The digestive system
A less well-known symptom of CF is the buildup of mucus in the digestive system—especially the pancreas. This problem inhibits the work of the enzymes that help to digest food, so CF patients may become malnourished and their growth may be stunted. Difficulties in digestion also lead to frequently passing greasy, bulky stools, or developing constipation. In addition, persistent issues with bowel function can cause problems such as hemorrhoids or a rectal prolapse.
In the liver, mucus deposits can block the bile duct, meaning the body’s waste products can’t be filtered efficiently. In time, this can cause liver disease, and (as with the lungs) the only solution to this form of cirrhosis is a transplant.
The reproductive system
In men, the mucus can also damage the reproductive system, causing a lowered sperm count, or sometimes infertility.
How cystic fibrosis is diagnosed
Nowadays, most babies are screened at birth for CF, so the majority of people are diagnosed conclusively by the time they’re two years old. However, especially if the CF is relatively mild, a diagnosis isn’t made until later in life—sometimes even in adulthood. If a health professional suspects CF, a formal diagnosis can only be made after a series of test (which may include a sweat chloride test, genetic testing, and a clinical evaluation at an accredited CF center).
The prognosis for CF patients
In 1986, only around 30% of patients lived beyond the 18th birthday. In 2013, this had improved hugely, and today almost half of all CF patients are over 18 years old. Many live to their thirties and forties with a reasonable quality of life.
Treatments for cystic fibrosis
Because each person is affected individually, everyone needs an individual treatment plan. This plan may include medication and therapies for chest mucus, nebulizers to keep lungs clear, and antibiotics to prevent infections. Nutrition therapies and fitness plans may also be necessary.

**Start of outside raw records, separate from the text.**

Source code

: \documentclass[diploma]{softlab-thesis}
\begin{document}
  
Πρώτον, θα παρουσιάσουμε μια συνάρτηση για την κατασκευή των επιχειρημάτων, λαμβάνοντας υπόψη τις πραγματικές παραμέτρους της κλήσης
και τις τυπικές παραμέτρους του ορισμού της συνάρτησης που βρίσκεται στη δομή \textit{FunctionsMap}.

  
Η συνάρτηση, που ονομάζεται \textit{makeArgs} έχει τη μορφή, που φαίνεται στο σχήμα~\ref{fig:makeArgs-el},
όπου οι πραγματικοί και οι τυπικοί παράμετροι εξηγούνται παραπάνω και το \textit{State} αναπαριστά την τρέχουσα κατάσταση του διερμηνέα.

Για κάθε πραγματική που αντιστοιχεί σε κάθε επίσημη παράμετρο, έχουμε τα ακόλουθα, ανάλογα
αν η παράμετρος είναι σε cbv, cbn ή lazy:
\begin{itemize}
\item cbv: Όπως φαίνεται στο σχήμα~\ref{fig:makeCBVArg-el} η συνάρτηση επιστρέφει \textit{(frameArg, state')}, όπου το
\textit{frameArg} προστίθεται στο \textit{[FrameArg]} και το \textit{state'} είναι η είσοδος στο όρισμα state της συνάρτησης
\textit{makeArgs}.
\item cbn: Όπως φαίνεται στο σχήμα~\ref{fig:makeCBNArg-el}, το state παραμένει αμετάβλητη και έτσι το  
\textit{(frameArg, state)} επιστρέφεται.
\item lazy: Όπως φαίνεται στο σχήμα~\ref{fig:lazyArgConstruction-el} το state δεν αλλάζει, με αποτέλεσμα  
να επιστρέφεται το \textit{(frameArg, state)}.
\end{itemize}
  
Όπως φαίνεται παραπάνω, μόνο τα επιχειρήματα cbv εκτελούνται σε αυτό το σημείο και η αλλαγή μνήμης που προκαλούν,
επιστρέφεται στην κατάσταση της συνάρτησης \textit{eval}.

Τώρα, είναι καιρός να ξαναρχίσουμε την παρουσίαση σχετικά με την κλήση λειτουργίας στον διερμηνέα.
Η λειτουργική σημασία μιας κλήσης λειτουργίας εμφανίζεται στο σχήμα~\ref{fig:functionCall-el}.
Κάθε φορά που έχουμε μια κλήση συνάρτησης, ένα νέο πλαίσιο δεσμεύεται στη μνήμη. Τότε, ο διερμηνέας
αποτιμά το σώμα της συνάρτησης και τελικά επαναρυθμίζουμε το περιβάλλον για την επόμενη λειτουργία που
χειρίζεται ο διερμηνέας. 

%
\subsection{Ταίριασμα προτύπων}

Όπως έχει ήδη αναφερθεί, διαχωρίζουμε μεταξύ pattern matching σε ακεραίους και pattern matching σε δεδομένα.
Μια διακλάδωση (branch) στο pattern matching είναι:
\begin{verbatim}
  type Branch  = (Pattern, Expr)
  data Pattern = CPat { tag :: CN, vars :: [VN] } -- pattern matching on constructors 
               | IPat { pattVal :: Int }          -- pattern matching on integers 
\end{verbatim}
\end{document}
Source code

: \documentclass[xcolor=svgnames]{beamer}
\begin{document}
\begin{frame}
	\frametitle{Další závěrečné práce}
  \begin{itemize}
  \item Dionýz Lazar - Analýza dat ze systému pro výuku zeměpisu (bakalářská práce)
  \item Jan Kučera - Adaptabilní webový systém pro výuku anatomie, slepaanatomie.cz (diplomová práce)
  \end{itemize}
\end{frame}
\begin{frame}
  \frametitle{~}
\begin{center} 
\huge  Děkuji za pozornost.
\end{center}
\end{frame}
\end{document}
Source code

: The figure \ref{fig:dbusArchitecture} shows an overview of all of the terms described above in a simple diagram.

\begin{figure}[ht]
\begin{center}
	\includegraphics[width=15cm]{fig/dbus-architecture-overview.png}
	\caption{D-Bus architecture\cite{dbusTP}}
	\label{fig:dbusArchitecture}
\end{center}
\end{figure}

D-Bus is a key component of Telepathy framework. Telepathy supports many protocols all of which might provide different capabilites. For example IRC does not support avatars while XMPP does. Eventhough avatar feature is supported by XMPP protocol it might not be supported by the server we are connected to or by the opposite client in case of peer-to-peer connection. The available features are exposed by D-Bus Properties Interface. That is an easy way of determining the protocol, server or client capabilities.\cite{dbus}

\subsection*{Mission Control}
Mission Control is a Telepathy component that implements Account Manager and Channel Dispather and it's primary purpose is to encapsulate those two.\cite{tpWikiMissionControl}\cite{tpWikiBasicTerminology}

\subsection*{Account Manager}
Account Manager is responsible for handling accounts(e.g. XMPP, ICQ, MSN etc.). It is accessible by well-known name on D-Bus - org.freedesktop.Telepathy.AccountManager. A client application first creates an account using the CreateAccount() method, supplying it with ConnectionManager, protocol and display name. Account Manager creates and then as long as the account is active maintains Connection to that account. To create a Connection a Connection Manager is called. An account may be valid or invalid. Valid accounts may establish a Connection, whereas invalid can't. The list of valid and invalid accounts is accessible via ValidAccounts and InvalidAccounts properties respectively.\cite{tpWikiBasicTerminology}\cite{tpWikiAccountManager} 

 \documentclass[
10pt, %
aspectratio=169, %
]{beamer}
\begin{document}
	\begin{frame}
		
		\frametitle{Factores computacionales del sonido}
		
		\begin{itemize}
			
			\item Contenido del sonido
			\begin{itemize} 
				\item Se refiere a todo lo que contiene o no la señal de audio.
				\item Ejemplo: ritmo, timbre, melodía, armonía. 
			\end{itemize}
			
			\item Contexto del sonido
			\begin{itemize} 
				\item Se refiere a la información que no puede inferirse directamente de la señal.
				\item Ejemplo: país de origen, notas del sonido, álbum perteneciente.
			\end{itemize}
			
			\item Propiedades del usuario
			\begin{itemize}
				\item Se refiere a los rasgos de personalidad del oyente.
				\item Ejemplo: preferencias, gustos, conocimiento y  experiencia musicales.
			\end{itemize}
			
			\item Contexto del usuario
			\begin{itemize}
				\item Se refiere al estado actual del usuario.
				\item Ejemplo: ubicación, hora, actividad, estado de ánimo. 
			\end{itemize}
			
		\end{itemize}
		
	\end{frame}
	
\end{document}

The future for cystic fibrosis treatment
Recently, the drug Orkambi has been very helpful in managing symptoms in serious cases of CF, cutting the frequency of infections and improving lung function. Research is also continuing into other treatments, such as CFTR modulators that improve the function of the defective gene, treatments that restore liquids to the lungs, and drugs that lower inflammation.